● Pagina:
# # # #

# Vieni a prendere un caffè da noi!



## Spadino.ds

*Vieni a prendere un caffè da noi!*


Quale versione giusta se invio un sms ad un amico??

Do you come to get a coffee from us?
Do you come to take a coffee from us?
Do you come to have a coffee from us?

Io penso la prima sia corretta che ne dite?

Saluti e Grazie.


----------



## Joséphine.1975

Hi Spadino, 
talking about an informal sms I think we can use the following sentence:

"why don't we have a cup of coffee? We are at home and we'll wait for you".


----------



## AshleySarah

Se vorresti invitare un amico, puoi dire "Come and *have* a coffee *with* us".

Josephine's suggestion is fine too.


----------



## Spadino.ds

Thank you so much everybody

Ma la forma :
Do you come to have a coffee from us?

La posso usare o faccio un errore?


----------



## Joséphine.1975

AshleySarah said:


> Se vorresti invitare un amico, puoi dire "Come and *have* a coffee *with* us".

# # # #

● Compiti assegnati:
1. Trascrivi dalla discussione sull'invito a prendere un caffè il brano compreso tra "# Vieni a prendere" e "take a coffee from us?", estremi inclusi.
2. Riprendi la discussione sull'invito a prendere un caffè e continuala dopo l'ultima frase riportata.

# # # #

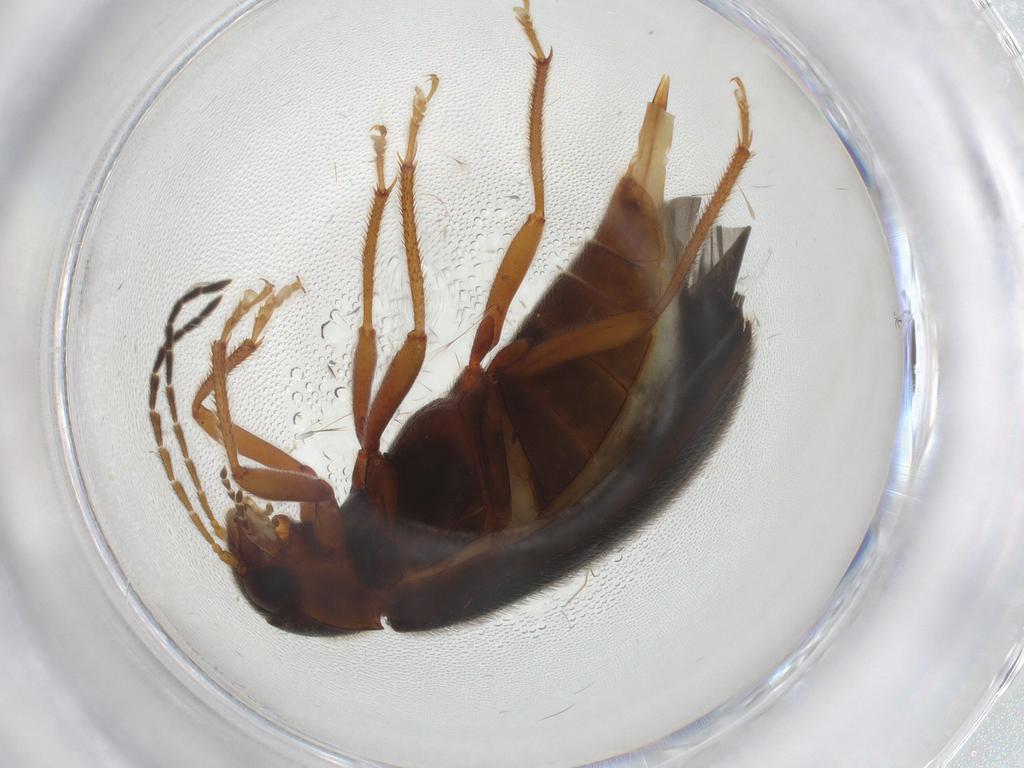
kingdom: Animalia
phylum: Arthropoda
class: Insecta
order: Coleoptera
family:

# # # #

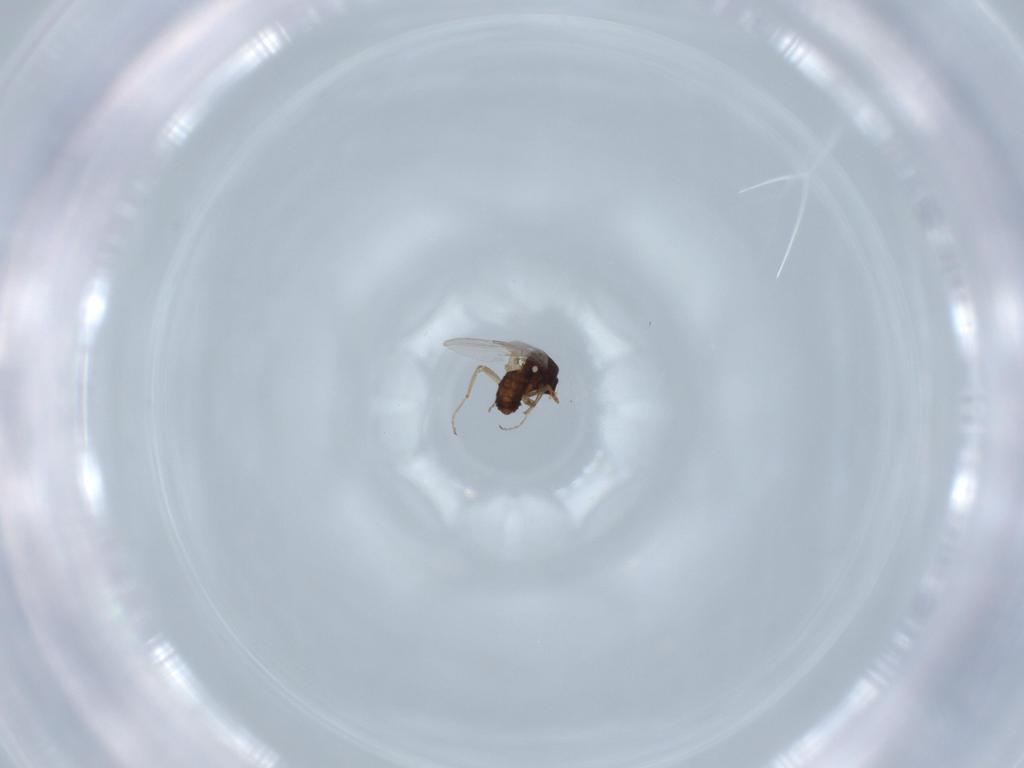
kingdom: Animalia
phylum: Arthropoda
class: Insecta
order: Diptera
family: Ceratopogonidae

# # # #

● Risposte:
1.
# Vieni a prendere un caffè da noi!



## Spadino.ds

*Vieni a prendere un caffè da noi!*


Quale versione giusta se invio un sms ad un amico??

Do you come to get a coffee from us?
Do you come to take a coffee from us?

2.
> 
> Josephine's suggestion is fine too.



La tua frase riassume la capacità di sintesi della lingua Inglese, ne farò tesoro.

in merito alla tua risposta positiva sulla mia frase:
Caspita, sono emozionata, è la prima volta che indovino una risposta. Sono così felice che scodinzolo!


----------



## Matrap

Ciao Josephine 

Io credo che la tua proposta non vada bene, ma non perché sia scorretta, anzi (come giustamente fa notare anche AshelySarah) ma perché non è quello che c'è scritto nella frase originaria, la quale non parla in modo esplicito né di "casa" né di "aspettare qualcuno". La tua è una sorta di riformulazione dello stesso concetto, diciamo così.  Credo che il suggerimento di AshleySarah calzi a pennello...


----------



## Joséphine.1975

e te pareva...ho smesso, or ora di scodinzolare  povera me!


----------



## AshleySarah

Spadino.ds said:


> Thank you so much everybody
> 
> Ma la forma :
> Do you come to have a coffee from us?
> 
> La posso usare o faccio un errore?



Spadino, non puoi dirlo così.  
Puoi dire "Are you coming to have (a) coffee with us?"


----------



## Spadino.ds

AshleySarah said:


> Spadino, non puoi dirlo così.
> Puoi dire "Are you coming to have (a) coffee with us?"



Perchè devo usare un present continuos...mi puoi dare gentilmente una spiegazione?


----------



## Spadino.ds

Come and *have* a coffee *with* us?

La trovo migliore!!!

....from us? è sbagliato? 

Grazie.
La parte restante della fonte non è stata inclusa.